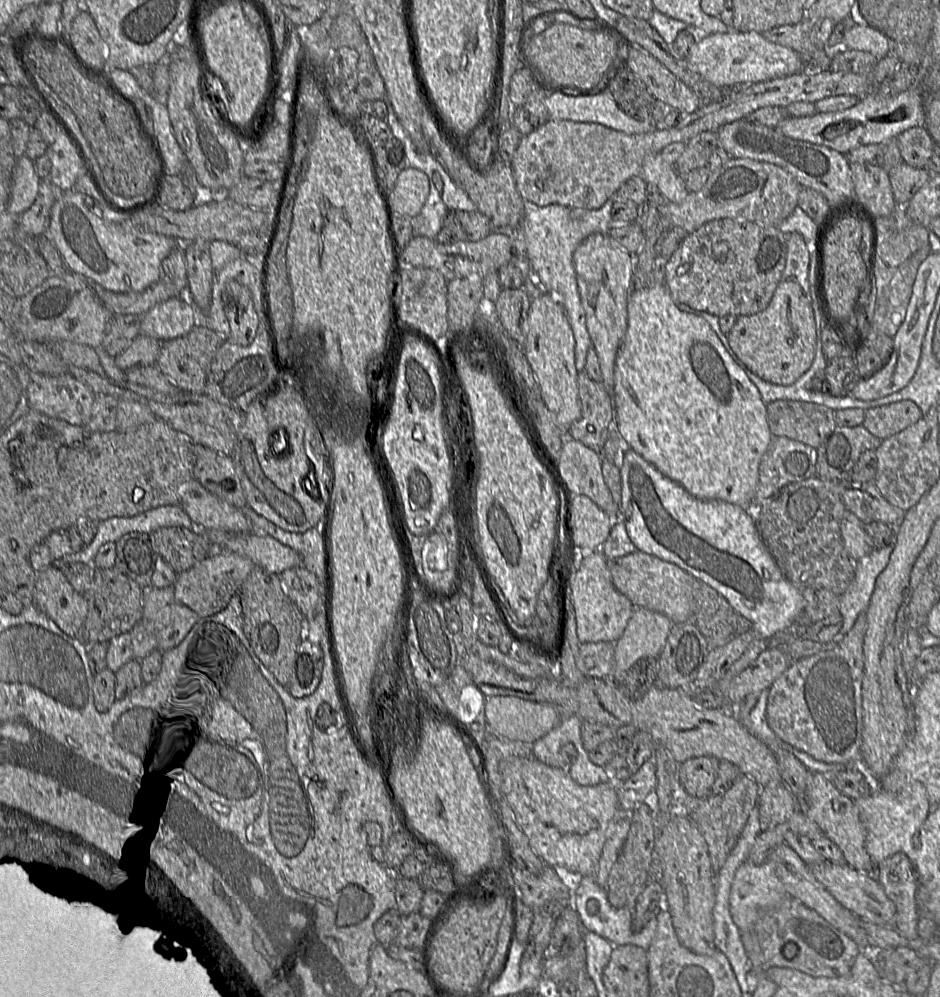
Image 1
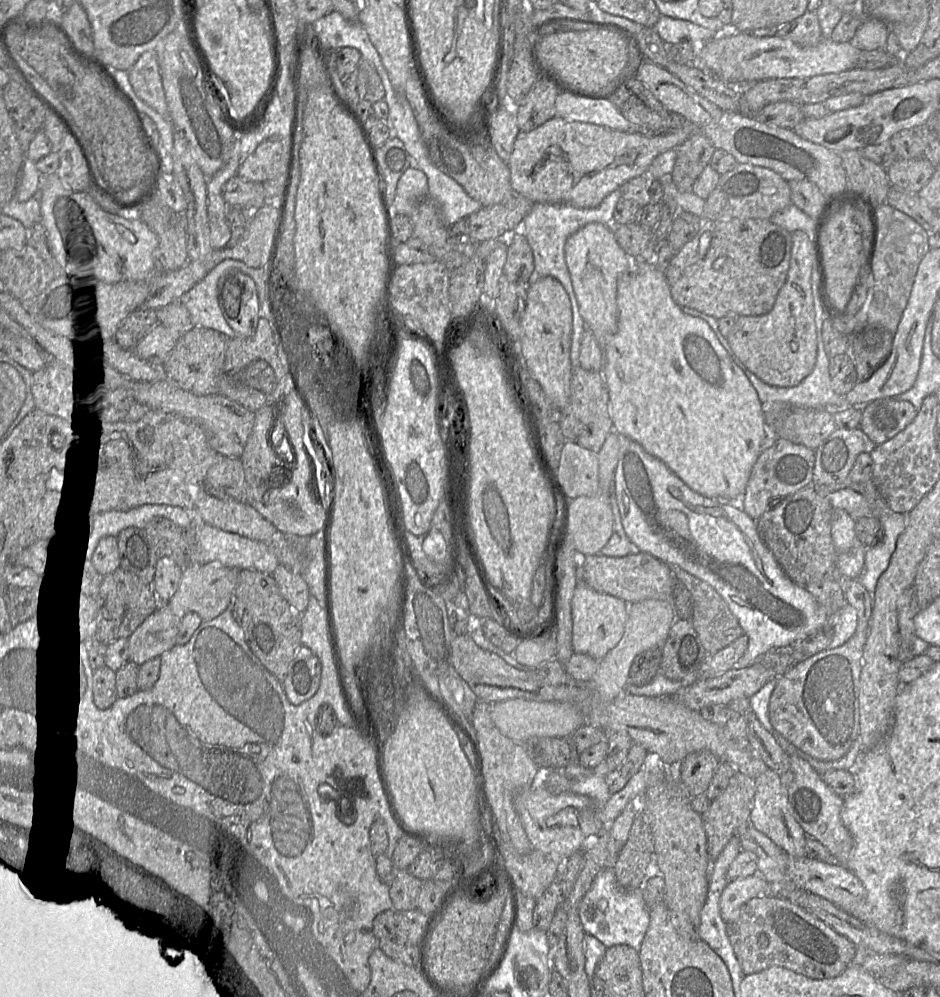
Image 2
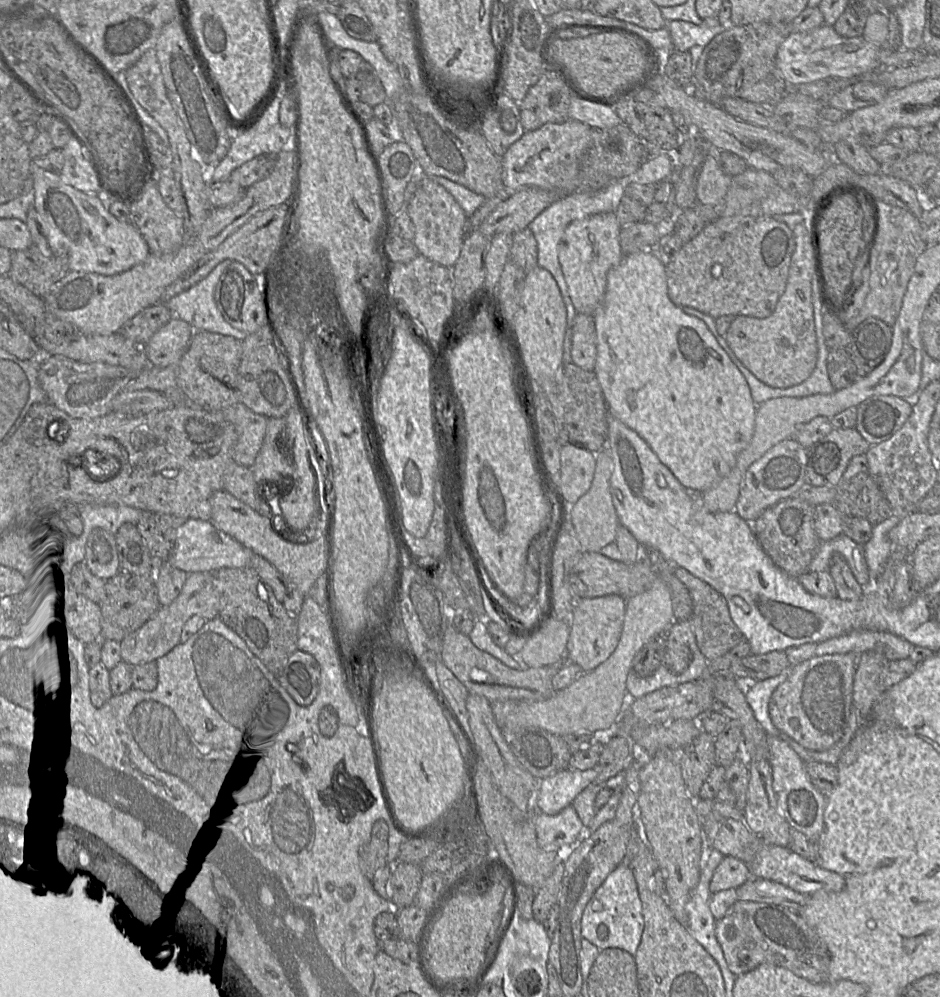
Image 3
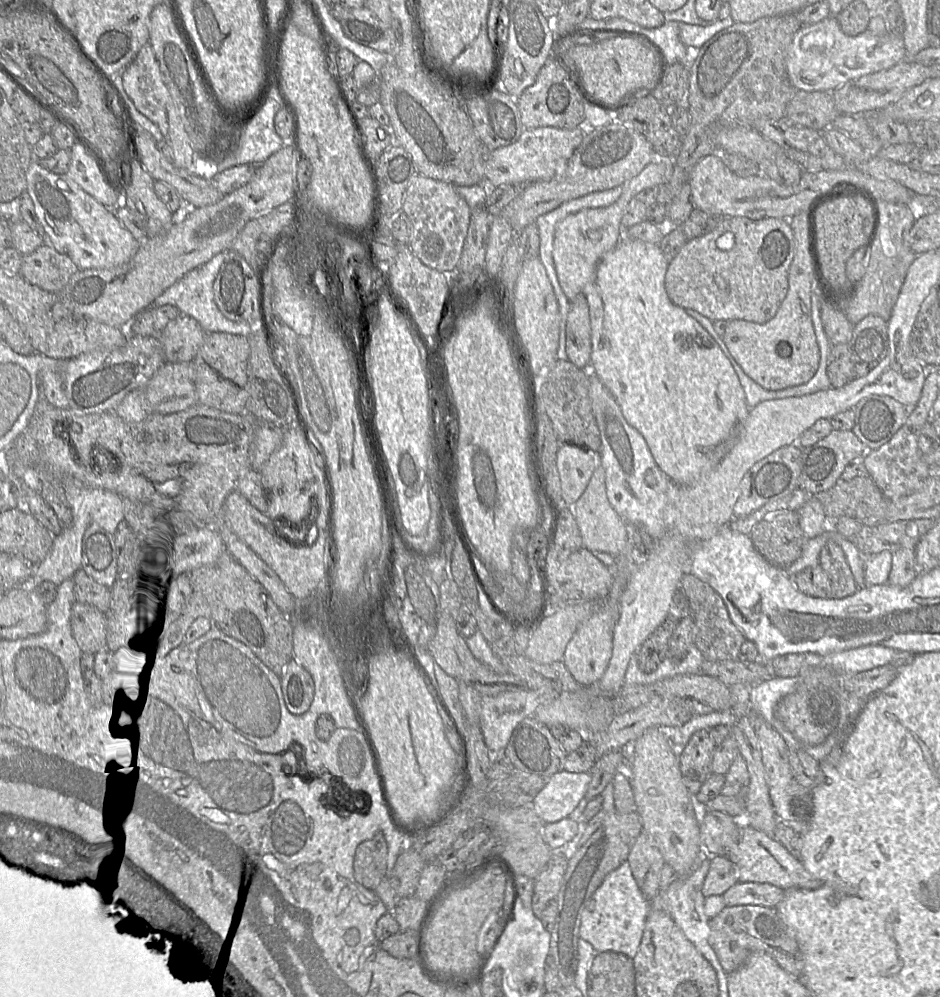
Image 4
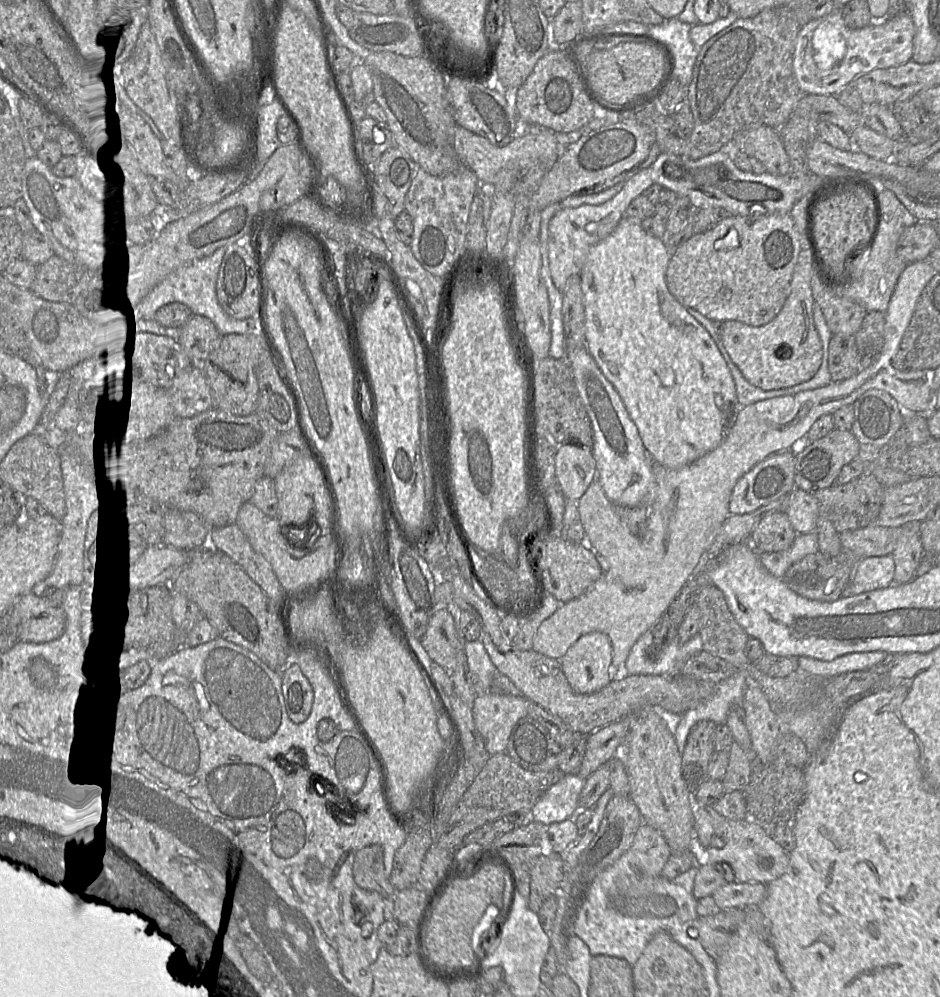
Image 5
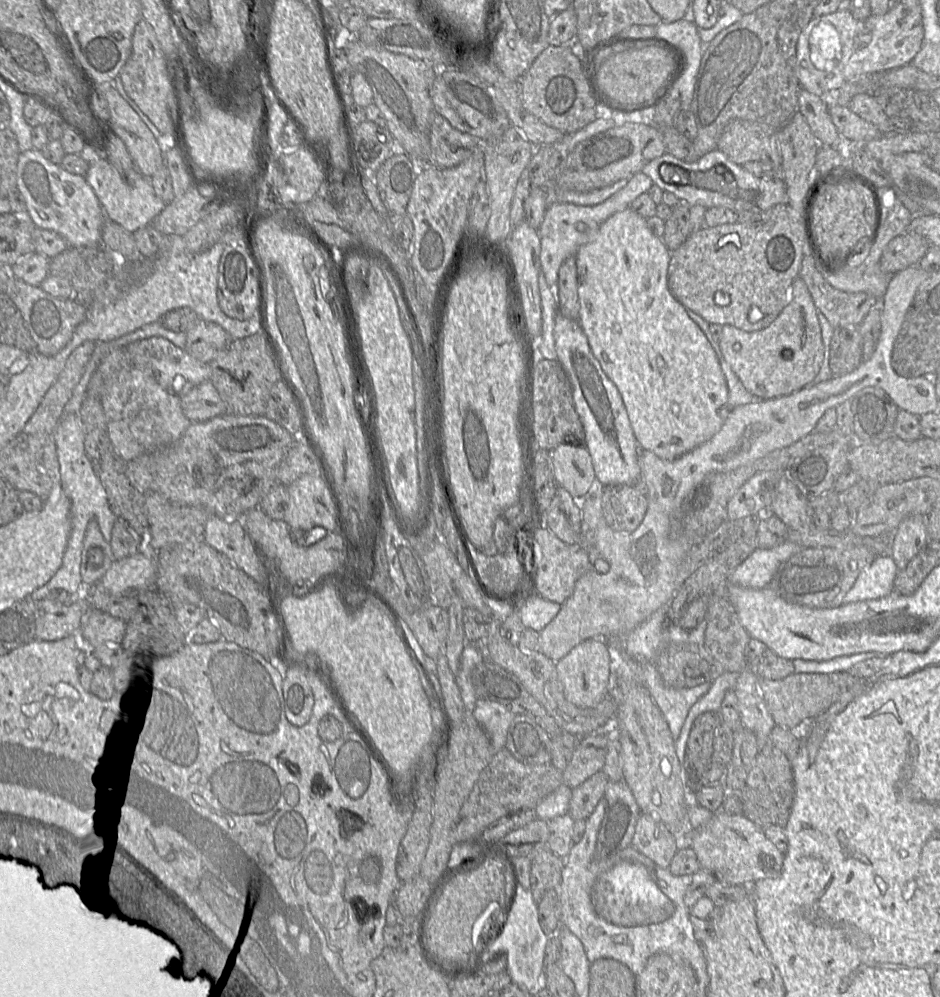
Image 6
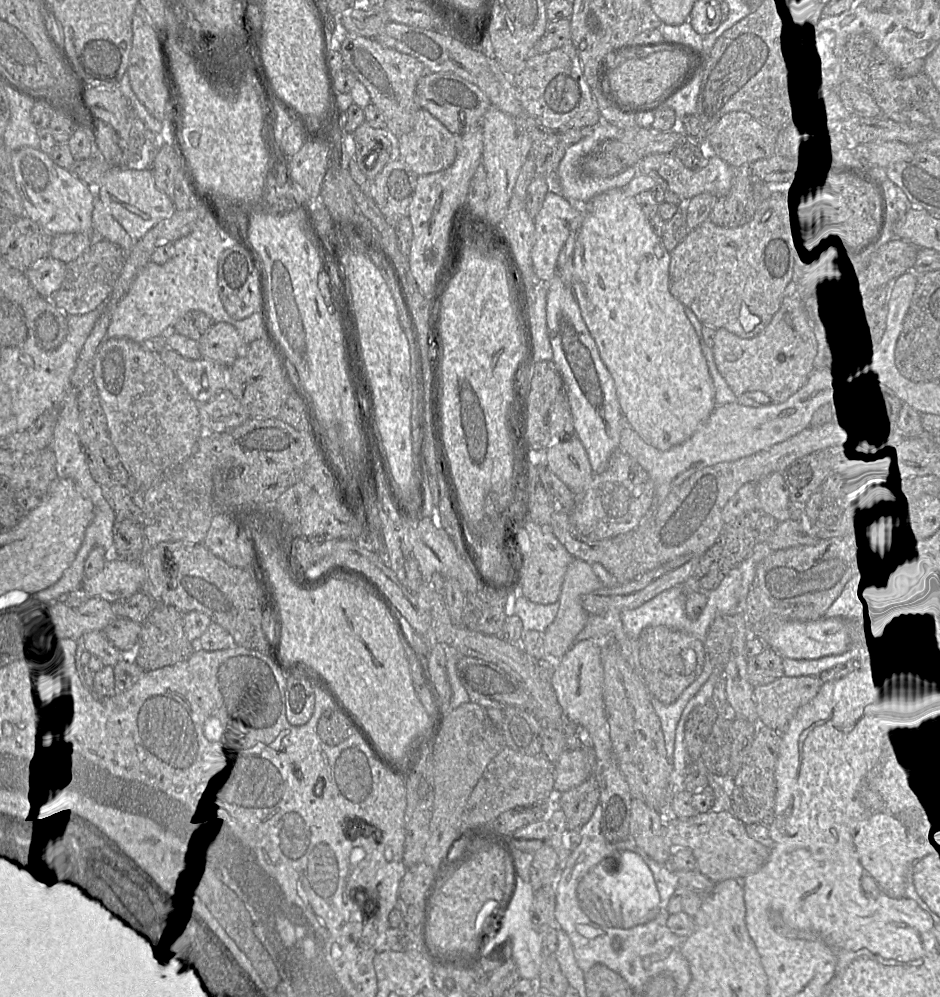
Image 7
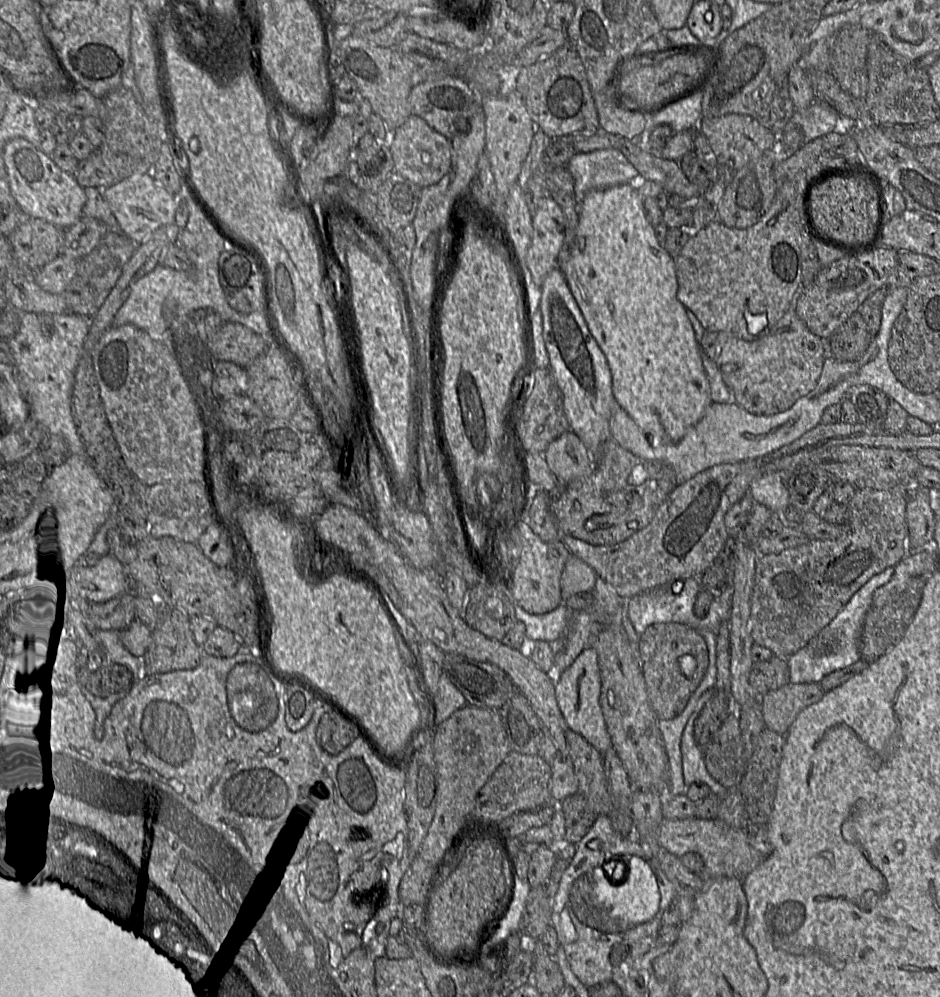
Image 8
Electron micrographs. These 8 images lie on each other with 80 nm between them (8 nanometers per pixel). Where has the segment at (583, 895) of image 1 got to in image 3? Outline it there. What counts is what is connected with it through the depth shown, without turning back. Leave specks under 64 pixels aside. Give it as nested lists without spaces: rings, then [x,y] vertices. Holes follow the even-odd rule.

--------------------

Please print each entry exactly as it stands, without the pictures.

Image 1
Image 2
Image 3
Image 4
Image 5
Image 6
Image 7
Image 8
Electron micrographs. These 8 images lie on each other with 80 nm between them (8 nanometers per pixel). Where has the segment at (583, 895) of image 1 got to in image 3? Outline it there. What counts is what is connected with it through the depth shown, without turning back. Leave specks under 64 pixels aside. Give it as nested lists without spaces: rings, then [x,y] vertices. Holes follow the even-odd rule.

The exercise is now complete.